I'm hitting pause on the New Eden series. I love it. I love the characters. I love the story and where it's going. I love writing it. The problem is, not enough people love reading it. And when I was writing it for fun, that was fine. I could still enjoy the process of creation. But I don't know that creation for the sake of creation is enough any more. I write to be read. It sounds a little weird and a lot selfish, but it's the truth. I don't want to do this creation thing in a vacuum. And while New Eden did have readers, their number was very small. Using all of my fingers and toes I could probably count them without the help of another person. So, treating this whole author/publisher thing like the business that it is, I'm not going to keep focusing on a product that's not of interest to consumers.
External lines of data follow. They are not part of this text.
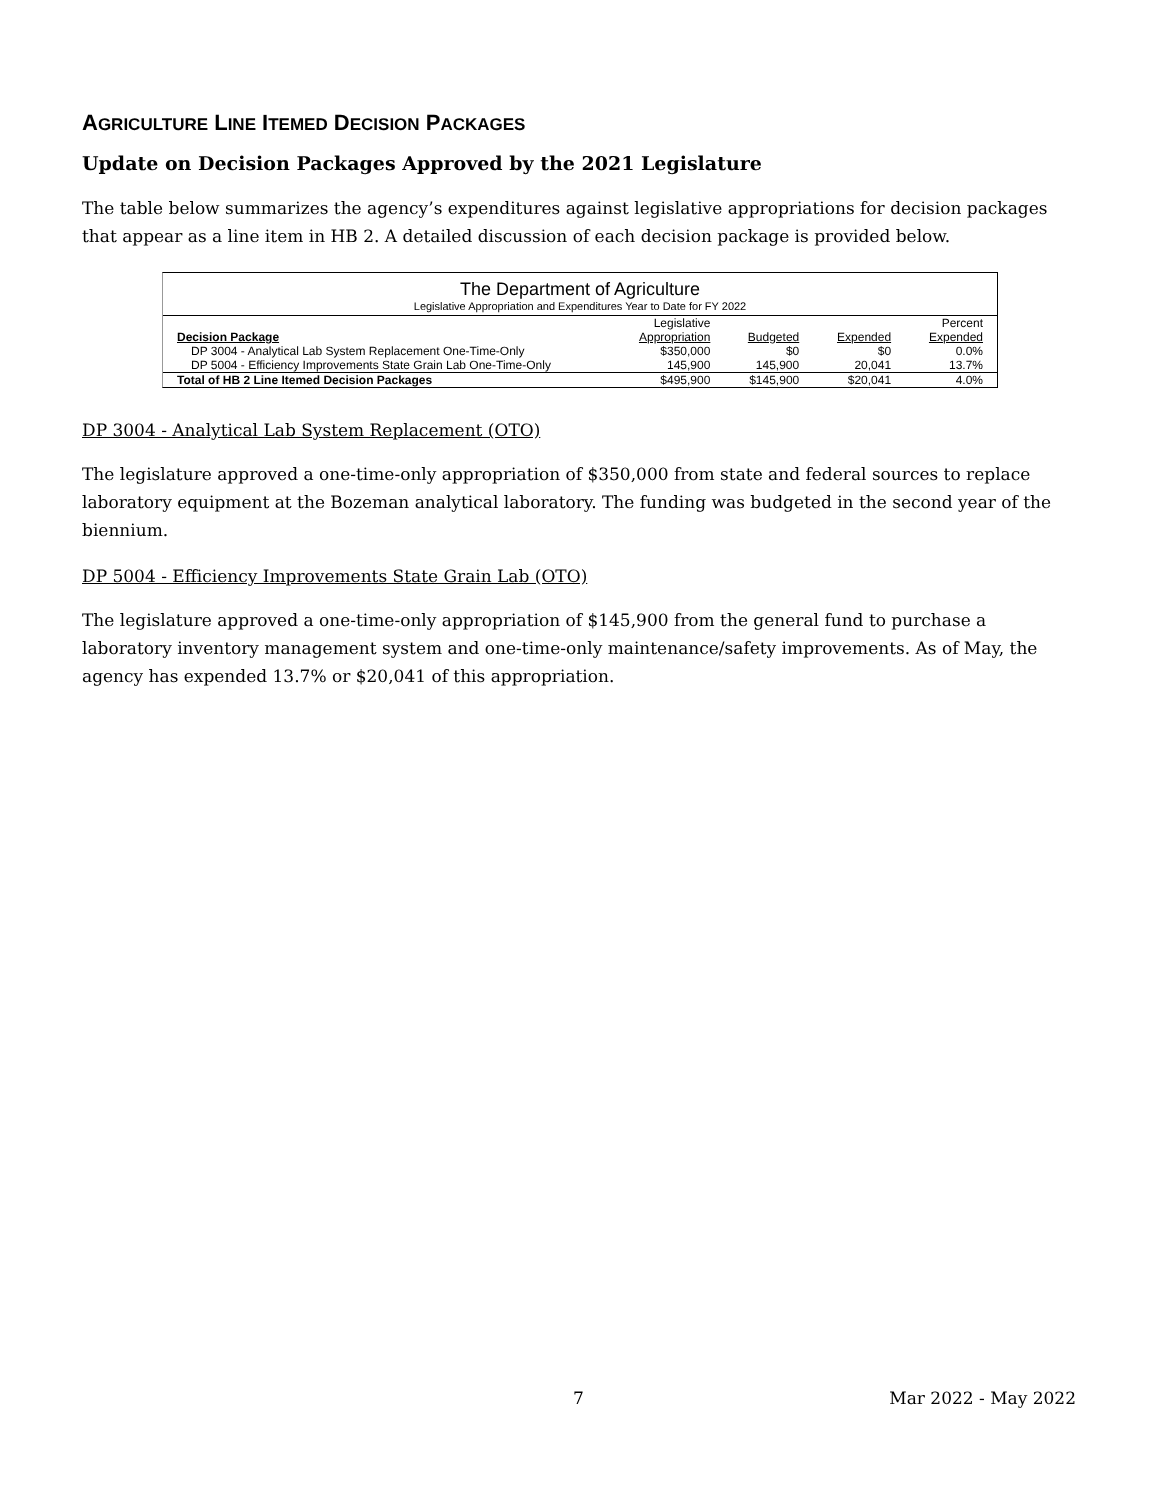AGRICULTURE LINE ITEMED DECISION PACKAGES
Update on Decision Packages Approved by the 2021 Legislature
The table below summarizes the agency’s expenditures against legislative appropriations for decision packages that appear as a line item in HB 2. A detailed discussion of each decision package is provided below.
The Department of Agriculture
Legislative Appropriation and Expenditures Year to Date for FY 2022
| | Legislative | | | Percent |
| --- | --- | --- | --- | --- |
| Decision Package | Appropriation | Budgeted | Expended | Expended |
| DP 3004 - Analytical Lab System Replacement One-Time-Only | $350,000 | $0 | $0 | 0.0% |
| DP 5004 - Efficiency Improvements State Grain Lab One-Time-Only | 145,900 | 145,900 | 20,041 | 13.7% |
| Total of HB 2 Line Itemed Decision Packages | $495,900 | $145,900 | $20,041 | 4.0% |
DP 3004 - Analytical Lab System Replacement (OTO)
The legislature approved a one-time-only appropriation of $350,000 from state and federal sources to replace laboratory equipment at the Bozeman analytical laboratory. The funding was budgeted in the second year of the biennium.
DP 5004 - Efficiency Improvements State Grain Lab (OTO)
The legislature approved a one-time-only appropriation of $145,900 from the general fund to purchase a laboratory inventory management system and one-time-only maintenance/safety improvements. As of May, the agency has expended 13.7% or $20,041 of this appropriation.
7 Mar 2022 - May 2022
To pull the curtain back, Digi City has sold six copies since release. One was to me.

I think that the New Eden stuff has struggled for a couple of reasons. One of them is me. I haven't written them fast enough. Three stories, the equivalent of approximately 65,000 words in five years. That's painfully slow progress in a world where authors are regularly releasing series books at one month intervals. That's on me.
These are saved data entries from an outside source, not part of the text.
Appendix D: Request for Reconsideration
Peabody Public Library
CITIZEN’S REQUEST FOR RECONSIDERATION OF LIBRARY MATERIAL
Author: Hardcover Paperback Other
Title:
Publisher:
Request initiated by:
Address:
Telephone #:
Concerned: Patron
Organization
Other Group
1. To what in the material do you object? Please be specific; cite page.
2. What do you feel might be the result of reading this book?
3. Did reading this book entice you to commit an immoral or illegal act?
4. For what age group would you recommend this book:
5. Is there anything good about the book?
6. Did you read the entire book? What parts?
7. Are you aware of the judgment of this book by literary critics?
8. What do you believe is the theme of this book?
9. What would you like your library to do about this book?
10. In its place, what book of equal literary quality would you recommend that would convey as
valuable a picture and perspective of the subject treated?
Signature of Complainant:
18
The second problem is also partially on me, I suppose, and that's that the New Eden stories, while clearly cyberpunk, don't necessarily hit all of the subgenre's major tropes. If you accept that the main theme behind cyberpunk is the idea of "high tech, low life" then the New Eden stuff is square. But the bigger tropes, those things that the readers expect (mainly a hyper tech society), aren't there. New Eden is run down. There's no electricity to much of the city. No lights, and classic cyberpunk is full of neon. So, while it's fair to call them cyberpunk, they aren't really. Not what the readers want anyway.

There's a third issue, and it's one out of my control. The cyberpunk category at Amazon is overrun with books that aren't cyberpunk. So much so that it's difficult for readers who want a true cyberpunk book to find anything that they'd want to read. Instead they'd find very traditional sci-fi, some sci-fi romance, and even some weird stuff that I don't know that I want to talk about here.
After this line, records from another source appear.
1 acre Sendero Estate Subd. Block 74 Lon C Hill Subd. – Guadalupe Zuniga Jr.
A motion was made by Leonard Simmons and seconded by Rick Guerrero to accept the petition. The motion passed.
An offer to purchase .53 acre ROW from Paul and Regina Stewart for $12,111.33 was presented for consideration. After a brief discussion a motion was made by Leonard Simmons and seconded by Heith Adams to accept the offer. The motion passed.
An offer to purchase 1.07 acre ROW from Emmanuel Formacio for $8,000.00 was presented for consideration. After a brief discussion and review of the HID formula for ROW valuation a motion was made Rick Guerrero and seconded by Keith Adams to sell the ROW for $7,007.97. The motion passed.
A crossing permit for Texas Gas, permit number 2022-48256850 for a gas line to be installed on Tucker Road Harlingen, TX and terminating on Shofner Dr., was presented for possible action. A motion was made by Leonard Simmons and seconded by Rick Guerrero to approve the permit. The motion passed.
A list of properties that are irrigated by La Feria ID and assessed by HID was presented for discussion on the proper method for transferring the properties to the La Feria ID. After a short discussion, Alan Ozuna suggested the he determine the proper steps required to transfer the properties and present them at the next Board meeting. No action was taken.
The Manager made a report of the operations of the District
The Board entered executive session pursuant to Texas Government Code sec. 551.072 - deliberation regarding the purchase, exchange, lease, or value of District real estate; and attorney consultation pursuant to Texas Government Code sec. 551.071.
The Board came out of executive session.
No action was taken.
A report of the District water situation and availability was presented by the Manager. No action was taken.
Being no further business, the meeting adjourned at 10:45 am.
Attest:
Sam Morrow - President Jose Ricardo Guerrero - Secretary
So what's next? Writing something that has a chance to succeed. To find a readership and make me some money. A few years ago I had an idea for a setting. It was a space station out at the edge of the galaxy, and I called it Transfer Station: Zulu. It was a place, much like New Eden, that felt like fertile ground for stories. It would allow me to tell stories that I wanted to tell with characters that felt like mine but in a way that may be more appealing to more readers. The space opera and space Marines categories on Amazon are popular. The readers of these genres are a lot like romance readers. They do it voraciously. They need a lot of books to keep them happy and their Kindles well-stocked. They are also readers who are open to indie published books.

With that in mind and my setting already in place, I began plotting, and that's how we get to where we are today. A finished space opera story. One that's rough but that I like. It definitely has holes, and it definitely needs a bit of depth added. But I can do that in the editing. That's what it's for, after all.